Diphtheria-Tetanus-Polio: A booster shot should be administered if necessary (once every ten years).
For Children: All standard childhood immunizations should be up-to-date. In the case of a long stay, the BCG vaccine is recommended for children over one month and the MMR (measles-mumps-rubella) vaccine for children over nine months.
Spain is located in an active seismic zone and earthquakes can impact the country, such as the 5.1-magnitude earthquake that hit Lorca (southeast) on May 12, 2011, leaving a dozen people dead. The Canary Islands (especially El Hierro Island) experience seismic activity as well. One of the most recent earthquakes occurred in January 2016, when a 6.1-magnitude quake was recorded off of the coast of Málaga. The worst hit area was Spain's North African enclave of Melilla, where around 26 people suffered light injuries.
From time to time, Spain also experiences summer forest fires, heavy rains, and flooding. Severe flooding occurred in Costa del Sol in December 2016, resulting in at least one death. Alicante experienced record amounts of rain in March 2017. According to media reports, the region suffered its worst amount of flooding in 20 years after it was hit by half the average annual rainfall in just one day. In June 2017, a forest fire led to the evacuation of at least 1000 people near the town of Moguer and spread to the Donana Nature Reserve, a UNESCO World Heritage site and one of Spain's most important nature reserves.
Public transportation throughout the country is generally reliable and in excellent condition. All major cities have metered taxi services. In Madrid, official taxis have a flat rate of 30 euros between the city center and Madrid-Barajas Adolfo Suárez Airport (MAD).

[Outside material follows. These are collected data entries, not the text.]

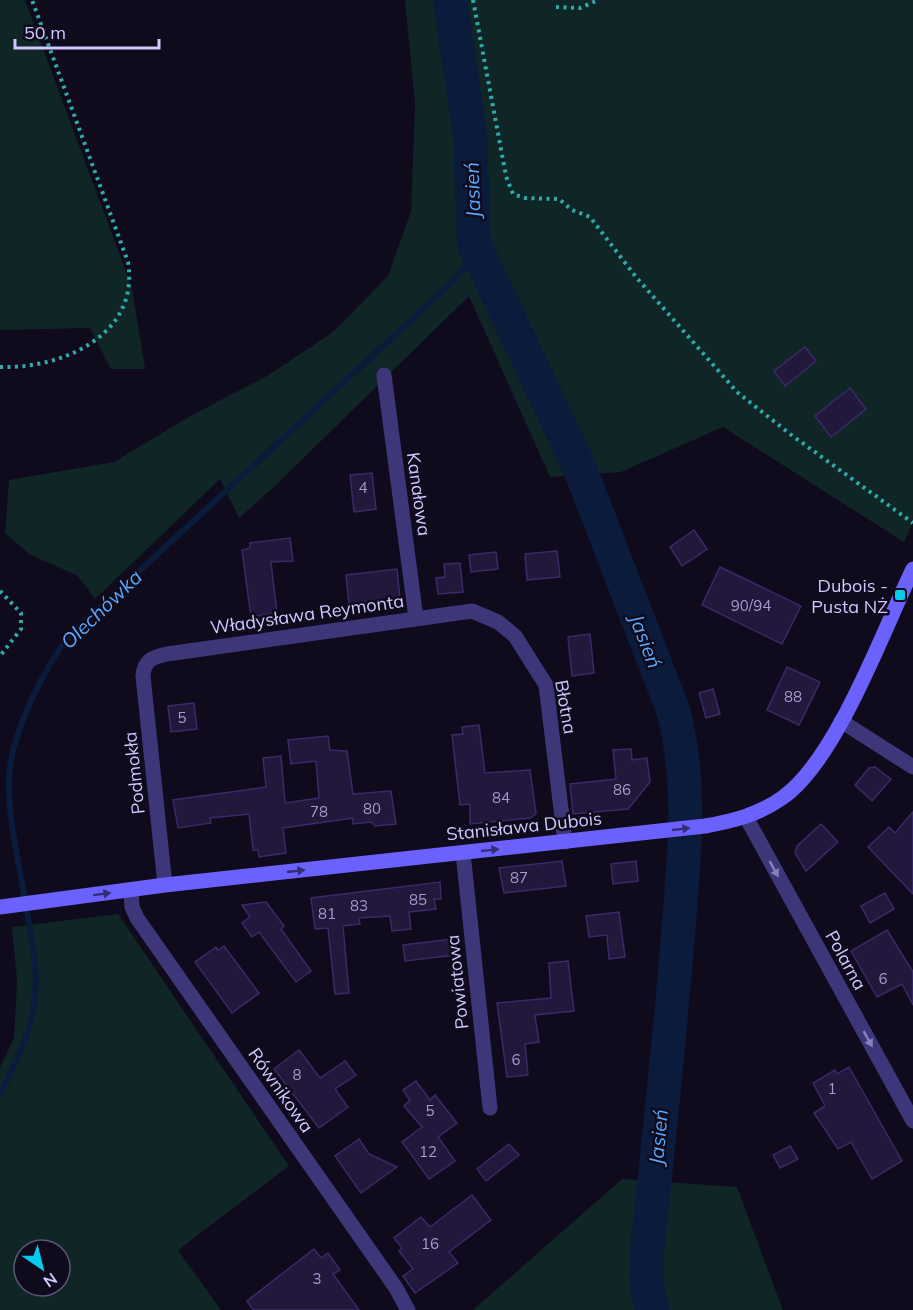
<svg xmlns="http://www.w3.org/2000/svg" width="913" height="1310" font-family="Mulish,sans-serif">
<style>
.green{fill:#0f2526;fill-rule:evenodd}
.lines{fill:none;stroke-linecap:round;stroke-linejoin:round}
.stream{stroke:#0b1b3b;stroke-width:6}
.river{stroke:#0b1b3b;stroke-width:34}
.building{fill:#21183c;stroke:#392a68;stroke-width:1.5}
.path{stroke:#2faba9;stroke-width:4;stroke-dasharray:3 4.5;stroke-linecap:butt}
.street{stroke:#3d377a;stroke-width:15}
.secondary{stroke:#6b61fc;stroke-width:15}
.oneway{fill:#342d76}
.oneway2{fill:#8680bc}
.poi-dot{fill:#05cbed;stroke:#0f0b1c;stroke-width:2}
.labels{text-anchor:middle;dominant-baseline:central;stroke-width:5;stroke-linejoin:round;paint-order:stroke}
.number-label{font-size:15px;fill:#a49cce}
.street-label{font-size:18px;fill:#d0c8fe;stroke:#0f0b1c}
.poi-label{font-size:18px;fill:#d0c8fe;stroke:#0f0b1c;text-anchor:end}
.water-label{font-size:20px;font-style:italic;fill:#58a9fc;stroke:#0f0b1c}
</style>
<rect width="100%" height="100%" fill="#0f0b1c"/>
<g class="green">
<path d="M0,0H25L132,288L145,369H111L90,328L0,330Z"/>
<path d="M405,0H913V522L904,542L723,427L621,472L550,477L469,296L274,487L239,518L220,479L95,599L78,576L29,554L5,533L9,480L114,462L192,415L267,376L333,332L388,276L411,211L415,103Z"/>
<path d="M118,914L289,1166L178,1250L221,1310H0V1067L14,1038L17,981L12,927ZM24,1250H60V1286H24Z"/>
<path d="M622,1179L737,1187L783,1310H473Z"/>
</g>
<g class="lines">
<path class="stream" d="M0,1095C13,1066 30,1038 34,1006C39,972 32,940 26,907C20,866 8,821 9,780C10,734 43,670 70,635L449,285L463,269L474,244"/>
<path class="river" d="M450,0L470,134L474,244L580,469L673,710C694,788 683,866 677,946C669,1047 658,1149 647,1250L646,1281L652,1310"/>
</g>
<g class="building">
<path d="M805,347L816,361L785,386L774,371Z"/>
<path d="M850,388L866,409L831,437L815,416Z"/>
<path d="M372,473L376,509L354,512L350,475Z"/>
<path d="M694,530L707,549L682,566L670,547Z"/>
<path d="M290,538L293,561L271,562L277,613L251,617L242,550L250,548V543Z"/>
<path d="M557,551L560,577L527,580L525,554Z"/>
<path d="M496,552L498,569L471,572L469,555Z"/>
<path d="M460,563L463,592L438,594L436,578L445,577L444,564Z"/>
<path d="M720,567L801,606L782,644L702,605Z"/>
<path d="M397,569L400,598L349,604L346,575Z"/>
<path d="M590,634L594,673L572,676L568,637Z"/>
<path d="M787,667L820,682L799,725L767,710Z"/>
<path d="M713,689L720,714L706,718L699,693Z"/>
<path d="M194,703L197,729L171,732L168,706Z"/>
<path d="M479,725L485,773L530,770L536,814L530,818L470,824V804L460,805L452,735L463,734L462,727Z"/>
<path d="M328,736L330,750L347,751L353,794L391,791L396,824L375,826L371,822L353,824V818L283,828L286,853L259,857L258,850H253L249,814L210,818L211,823L178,828L173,800L266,787L263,758L281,756L285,803L319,798L316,761L291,764L288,740Z"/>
<path d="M631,749L632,760L647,758L650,782L628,809L573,814L570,784L616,779L613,750Z"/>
<path d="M875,767L891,779L872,801L855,785L869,768Z"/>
<path d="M913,812V894L868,847L889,827L895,833Z"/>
<path d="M821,824L838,842L806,871L795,853L797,846Z"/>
<path d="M562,861L566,886L504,893L499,868Z"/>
<path d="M636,861L638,881L613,884L611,864Z"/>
<path d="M440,882L441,899H434L436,909L409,912L411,929L392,931L390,916L359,918L360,924L343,926L349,993L335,994L328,928L315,929L311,898Z"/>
<path d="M885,893L894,909L870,923L861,906Z"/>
<path d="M266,902L284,926L281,929L311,971L296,982L259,932L252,937L242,923L250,917L242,905Z"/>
<path d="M619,912L625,957L609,959L607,935L589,937L586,916Z"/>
<path d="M887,930L913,972V1005L902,984L877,997L851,951Z"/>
<path d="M453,939L455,955L405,961L403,945Z"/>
<path d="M224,946L259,993L232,1013L195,962L216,947L218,950Z"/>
<path d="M568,961L574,1011L535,1015L539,1042L525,1044L528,1075L507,1077L497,1003L551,998L549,963Z"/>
<path d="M299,1050L320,1078L345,1061L356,1075L335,1089L348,1107L319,1128L274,1069Z"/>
<path d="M849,1067L902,1161L872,1179L851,1142L838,1149L814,1113L825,1106L813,1083L835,1070L837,1074Z"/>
<path d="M416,1081L430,1100L435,1095L457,1123L438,1137L455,1161L429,1179L402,1142L422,1127L404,1106L410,1100L403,1090Z"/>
<path d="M359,1139L369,1154L397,1167L361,1193L335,1156Z"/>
<path d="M509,1144L519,1155L486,1181L477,1169Z"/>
<path d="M790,1146L798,1159L780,1168L773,1155Z"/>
<path d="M472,1195L491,1220L449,1252L458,1263L415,1293L403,1276L413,1269L399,1251L402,1248L394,1238L421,1217L430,1227Z"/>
<path d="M314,1249L321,1258L328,1253L340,1270L333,1274L359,1310H253L247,1301Z"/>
</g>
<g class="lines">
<g class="path">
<path d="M473,0L506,176L513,194L525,198L559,199L572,210L590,217L636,277L737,392L790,434L913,523"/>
<path d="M556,7L580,8L598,0"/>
<path d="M0,367C62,369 140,335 128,262L32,0"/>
<path d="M0,591L21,613V629L0,656"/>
</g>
<g class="street">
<path d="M384,375L416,618"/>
<path d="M841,721L913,767"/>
<path d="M746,817L913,1121"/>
<path d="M463,853L490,1108"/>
<path d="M165,885L143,676C144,660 153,657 167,654L472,611L498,622L515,636L546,685L565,842"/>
<path d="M131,891L132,907L137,918L396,1288L408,1310"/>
</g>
<path class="secondary" d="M0,907L165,885L705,826C733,821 758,815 782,798C837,760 883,630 913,569"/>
</g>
<defs><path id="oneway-solid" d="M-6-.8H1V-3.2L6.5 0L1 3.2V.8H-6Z" transform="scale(1.5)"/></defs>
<g class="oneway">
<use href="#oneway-solid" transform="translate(681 829) rotate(-6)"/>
<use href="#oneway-solid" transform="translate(490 850) rotate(-6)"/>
<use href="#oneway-solid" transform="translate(296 871) rotate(-6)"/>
<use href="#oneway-solid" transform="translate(102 894) rotate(-7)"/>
</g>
<g class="oneway2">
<use href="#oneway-solid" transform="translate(774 869) rotate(61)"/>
<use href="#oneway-solid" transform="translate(868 1039) rotate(61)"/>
</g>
<rect class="poi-dot" x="894" y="589" width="12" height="12" rx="3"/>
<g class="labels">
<g class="number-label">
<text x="363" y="487">4</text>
<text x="751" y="605">90/94</text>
<text x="793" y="696">88</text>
<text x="182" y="717">5</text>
<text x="622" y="789">86</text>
<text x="501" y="797">84</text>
<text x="372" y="808">80</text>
<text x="319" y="811">78</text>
<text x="519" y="877">87</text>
<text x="418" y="899">85</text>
<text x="359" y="905">83</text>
<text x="327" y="913">81</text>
<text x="883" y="978">6</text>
<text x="516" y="1059">6</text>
<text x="297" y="1074">8</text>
<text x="832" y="1088">1</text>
<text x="430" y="1110">5</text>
<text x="428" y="1151">12</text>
<text x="430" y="1243">16</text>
<text x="317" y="1278">3</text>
</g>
<g class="street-label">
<text transform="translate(419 494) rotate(82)">Kanałowa</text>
<text transform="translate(307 614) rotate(-8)">Władysława Reymonta</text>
<text transform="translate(566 707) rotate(80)">Błotna</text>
<text transform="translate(134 773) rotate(-96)">Podmokła</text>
<text transform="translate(524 826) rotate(-6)">Stanisława Dubois</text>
<text transform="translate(846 960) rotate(61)">Polarna</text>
<text transform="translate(457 982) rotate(-96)">Powiatowa</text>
<text transform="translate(281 1090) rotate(55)">Równikowa</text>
</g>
<g class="poi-label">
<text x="888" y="585">Dubois -<tspan x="888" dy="21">Pusta NŻ</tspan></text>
</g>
<g class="water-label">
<text transform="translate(472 190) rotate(-92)">Jasień</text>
<text transform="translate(101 609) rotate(-44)">Olechówka</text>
<text transform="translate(646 641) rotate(69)">Jasień</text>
<text transform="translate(658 1137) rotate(-85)">Jasień</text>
</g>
</g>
<g transform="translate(42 1268) rotate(145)"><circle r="28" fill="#0f0b1c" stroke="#5c5776" stroke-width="1.5"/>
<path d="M0-4.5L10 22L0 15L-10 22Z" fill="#05cbed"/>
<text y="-9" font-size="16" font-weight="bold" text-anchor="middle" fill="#d0c8fe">N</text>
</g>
<path d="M15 39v9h144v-9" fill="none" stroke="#d0c8fe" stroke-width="3"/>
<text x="24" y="39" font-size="18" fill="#d0c8fe" stroke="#0f0b1c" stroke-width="4.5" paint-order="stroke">50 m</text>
</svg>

Rail service is reliable but quality and speed varies by region. Public buses are also generally in good condition and inexpensive.

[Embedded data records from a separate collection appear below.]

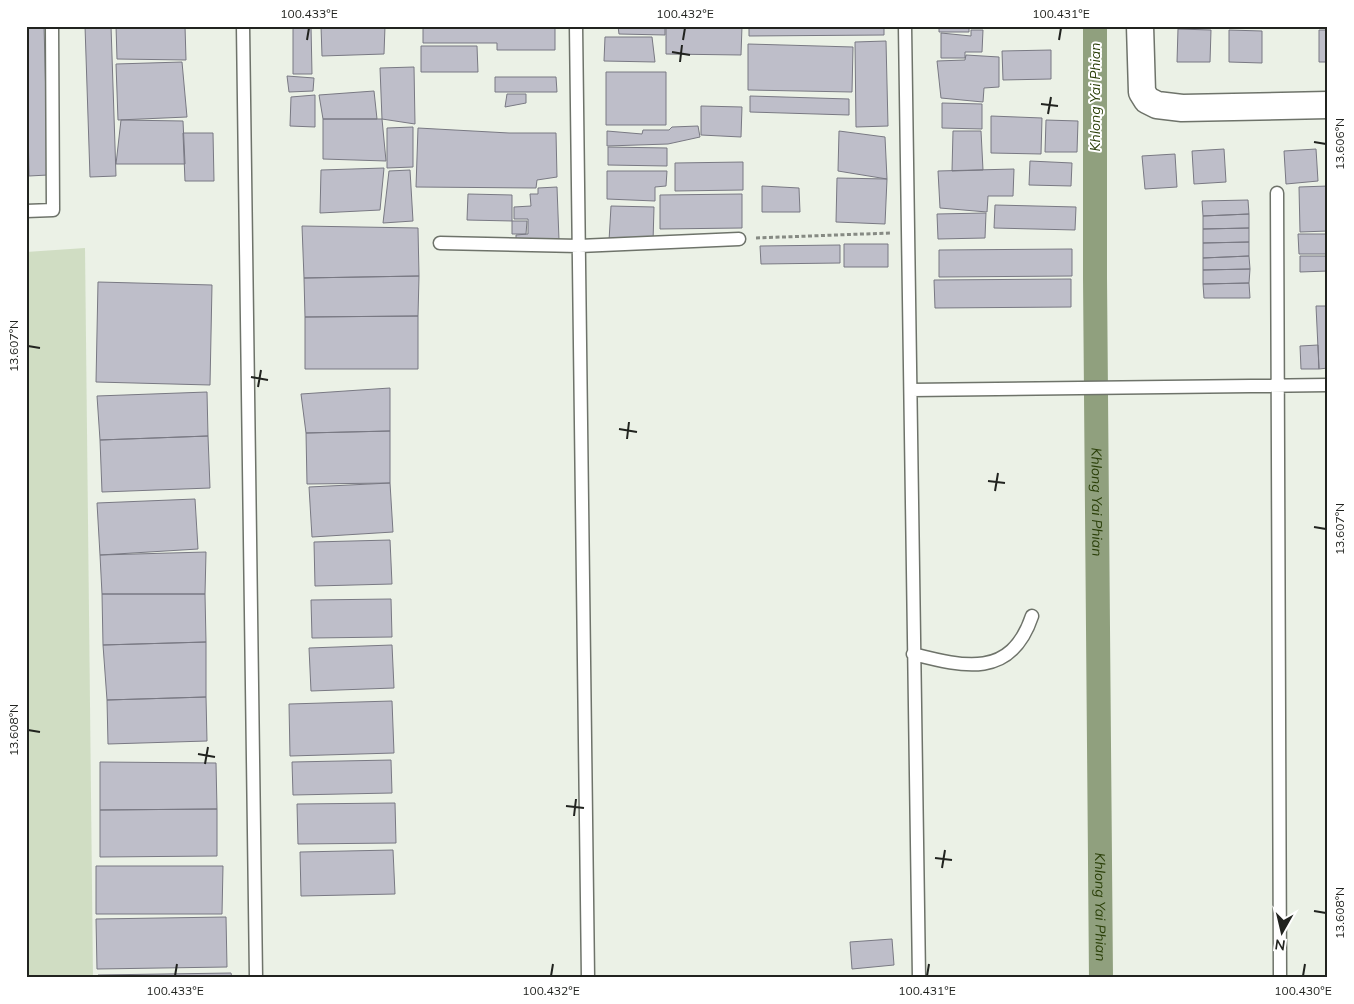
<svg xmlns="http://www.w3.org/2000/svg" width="1354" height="1004" font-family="Mulish,sans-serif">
  <rect width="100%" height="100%" fill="#ebf1e6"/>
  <path fill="#d0ddc3" d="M85,248L93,978H26V252Z"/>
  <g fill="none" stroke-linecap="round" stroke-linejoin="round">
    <path stroke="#90a07e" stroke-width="24" id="s1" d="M1095,26V278L1101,978"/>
  </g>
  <path fill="#bebec9" stroke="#797983" d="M26,26H44L48,175L29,176Z
    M85,26H111L116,176L90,177Z
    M116,26H185L186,60L117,59Z
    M293,26H311L312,74H293Z
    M321,26H385L384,54L322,56Z
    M423,26H555V50H497V43H423Z
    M618,26H665V35L619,34Z
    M666,26H742L741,55L666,54Z
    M749,26H884V35L749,36Z
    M939,26H969V32H939Z
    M1178,29L1211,30L1210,62H1177Z
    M971,30H983L982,52H965V58H941V33L971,36Z
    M1229,30L1262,31V63L1229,62Z
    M1319,30H1328V62H1319Z
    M605,37H652L655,62L604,61Z
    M886,41L888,126L856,127L855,42Z
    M748,44L853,47L852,92L748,90Z
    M421,46H477L478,72H421Z
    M1051,50V79L1003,80L1002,51Z
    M966,55L999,57V87L984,88L983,102L941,98L937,61L965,60Z
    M182,62L187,117L118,120L116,64Z
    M414,67L415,124L382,119L380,68Z
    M606,72H666V125H606Z
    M287,76L314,78L313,91L289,92Z
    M495,77H556L557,92H495Z
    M374,91L377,119H323L319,95Z
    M507,94H526V103L505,107Z
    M315,95V127L290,126L291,97Z
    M750,96L849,99V115L750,112Z
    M942,103L982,104V129L942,128Z
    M701,106L742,107L741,137L701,135Z
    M991,116L1042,118L1041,154L991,153Z
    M323,119H382L386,161L323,159Z
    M121,120L183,121L185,164H116Z
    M1046,120L1078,121L1077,152H1045Z
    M698,126L700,137L668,144L607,146V131L642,134L643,130H669L672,127Z
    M413,127V167L387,168V128Z
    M418,128L509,133H556L557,177L537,180L536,188L416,187Z
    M839,131L885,137L887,179L838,171Z
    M953,131H981L983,170L952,171Z
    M183,133H213L214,181H185Z
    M608,147L667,148V166L608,165Z
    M1224,149L1226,182L1194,184L1192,151Z
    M1316,149L1318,181L1286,184L1284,151Z
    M1175,154L1177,187L1145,189L1142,156Z
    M1030,161L1072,163L1071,186L1029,185Z
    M743,162V190L675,191V163Z
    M384,168L380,210L320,213L321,170Z
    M1014,169L1013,196H988L987,212L940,208L938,171Z
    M410,170L413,221L383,223L389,171Z
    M607,171H667L666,186L655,187V201L607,199Z
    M837,178L887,179L885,224L836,222Z
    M762,186L799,188L800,212H762Z
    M1328,186V231L1300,232L1299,187Z
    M557,187L559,240H516V235L528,234V219H514V207L531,206L530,194H538V188Z
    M468,194L512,195V221L467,220Z
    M742,194V228L660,229V195Z
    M1248,200L1249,214L1203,216L1202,201Z
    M995,205L1076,207L1075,230L994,228Z
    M611,206L654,207L653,242L609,241Z
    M986,213L985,238L938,239L937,214Z
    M1249,214V228L1203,229V216Z
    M512,221H527L526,234H512Z
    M302,226L418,228L419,276L304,278Z
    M1249,228V242L1203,243V229Z
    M1298,234H1328V254H1299Z
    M1249,242V256L1203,258V243Z
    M844,244H888V267H844Z
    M840,245V263L761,264L760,246Z
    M1072,249V276L939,277V250Z
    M1249,256L1250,269L1203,270V258Z
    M1300,256H1328V271L1300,272Z
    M1250,269L1249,283L1203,284V270Z
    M419,276L418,316L305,317L304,278Z
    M1071,279V307L935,308L934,280Z
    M98,282L212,285L210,385L96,382Z
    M1249,283L1250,298H1204L1203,284Z
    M1316,306H1328V368L1319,369Z
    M418,316V369H305V317Z
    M1318,345L1319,369H1301L1300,346Z
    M390,388V431L306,433L301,394Z
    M207,392L208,436L100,440L97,396Z
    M390,431V483L307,484L306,433Z
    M208,436L210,488L102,492L100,440Z
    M390,483L393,532L312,537L309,487Z
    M195,499L198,549L100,555L97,503Z
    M390,540L392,584L315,586L314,542Z
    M206,552L205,594H102L100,555Z
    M102,594H205L206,642L103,645Z
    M391,599L392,637L312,638L311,600Z
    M206,642V697L107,700L103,645Z
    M392,645L394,688L311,691L309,648Z
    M206,697L207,741L108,744L107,700Z
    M392,701L394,753L290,756L289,704Z
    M391,760L392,793L293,795L292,762Z
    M100,762L216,763L217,809L100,810Z
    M395,803L396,843L298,844L297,804Z
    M217,809V856L100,857V810Z
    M393,850L395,894L301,896L300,852Z
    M96,866H223L222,914H96Z
    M226,917L227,967L97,969L96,919Z
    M892,939L894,965L852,969L850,942Z
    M231,973L232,978H99L98,975Z"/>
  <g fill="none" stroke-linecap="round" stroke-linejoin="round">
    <g stroke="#6e736a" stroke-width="15">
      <path id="service" d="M243,26L256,978
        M576,26L588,978
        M905,26L919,978
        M1277,193L1280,978
        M26,211L53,210L52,26
        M440,243L579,246L739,239
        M911,390L1328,385
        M913,654C964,667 1011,679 1032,616"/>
    </g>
    <g stroke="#6e736a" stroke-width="29">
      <path id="minor" d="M1140,26L1142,92L1147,100L1157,105L1182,108L1328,105"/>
    </g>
    <path stroke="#868a83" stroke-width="3" stroke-dasharray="4 2.5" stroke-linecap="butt" d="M756,238L890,233"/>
    <use href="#service" stroke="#fff" stroke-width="12"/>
    <use href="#minor" stroke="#fff" stroke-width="26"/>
  </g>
  <path fill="none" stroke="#21231f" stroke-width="2" d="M307,40L309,28M683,40L685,28M1059,40L1061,28M672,52L690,55M680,62L682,45M1041,104L1058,106M1048,114L1051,97M1314,142L1326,144M28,346L40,348M251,377L268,380M258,387L261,370M619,429L637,432M627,439L629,422M988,481L1005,483M995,491L998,473M1314,527L1326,529M28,730L40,732M198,754L215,757M205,764L208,747M566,806L584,808M574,816L576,799M935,858L952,860M942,868L945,850M1314,911L1326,913M175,976L177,964M551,976L553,964M927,976L929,964M1303,976L1305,964"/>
  <g text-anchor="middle" stroke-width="4" stroke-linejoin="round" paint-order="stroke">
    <g font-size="14" font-style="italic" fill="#2a3f08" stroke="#fff">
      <text transform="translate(1095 97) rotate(-90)" y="5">Khlong Yai Phian</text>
      <text dy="5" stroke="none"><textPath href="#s1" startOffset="476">Khlong Yai Phian</textPath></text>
      <text dy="5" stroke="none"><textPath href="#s1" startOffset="881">Khlong Yai Phian</textPath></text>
    </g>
  </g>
  <rect width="1354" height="1004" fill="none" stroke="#ffffff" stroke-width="55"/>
  <g transform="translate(1282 932) rotate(188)" stroke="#ffffff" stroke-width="4" paint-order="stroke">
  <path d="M0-4L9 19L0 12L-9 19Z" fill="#21231f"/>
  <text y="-8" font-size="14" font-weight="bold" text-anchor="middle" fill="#21231f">N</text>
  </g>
  <rect x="28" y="28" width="1298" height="948" fill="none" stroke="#21231f" stroke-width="2"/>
  <g font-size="12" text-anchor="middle" fill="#21231f">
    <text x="309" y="18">100.433°E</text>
    <text x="685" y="18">100.432°E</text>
    <text x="1061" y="18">100.431°E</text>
    <text transform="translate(1340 144) rotate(-90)" y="4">13.606°N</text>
    <text transform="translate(14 346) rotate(-90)" y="4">13.607°N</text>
    <text transform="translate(1340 529) rotate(-90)" y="4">13.607°N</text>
    <text transform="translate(14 730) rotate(-90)" y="4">13.608°N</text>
    <text transform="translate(1340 913) rotate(-90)" y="4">13.608°N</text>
    <text x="175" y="995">100.433°E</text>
    <text x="551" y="995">100.432°E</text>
    <text x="927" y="995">100.431°E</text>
    <text x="1303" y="995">100.430°E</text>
  </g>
</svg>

Spain is divided between three climatic zones. The north (Galicia, Cantabria, Basque country) has an oceanic climate characterized by regular rain and mild temperatures throughout the year; summers are usually not very hot. The center of the country (Castile, León, La Mancha, Aragon) experiences a continental climate: winters are cold and dry and summers very hot. Along the Mediterranean coast (from Catalonia to Andalucía), winters are mild and summers are often scorching, particularly in Andalucía. Rain is most common in the country in the spring and autumn months.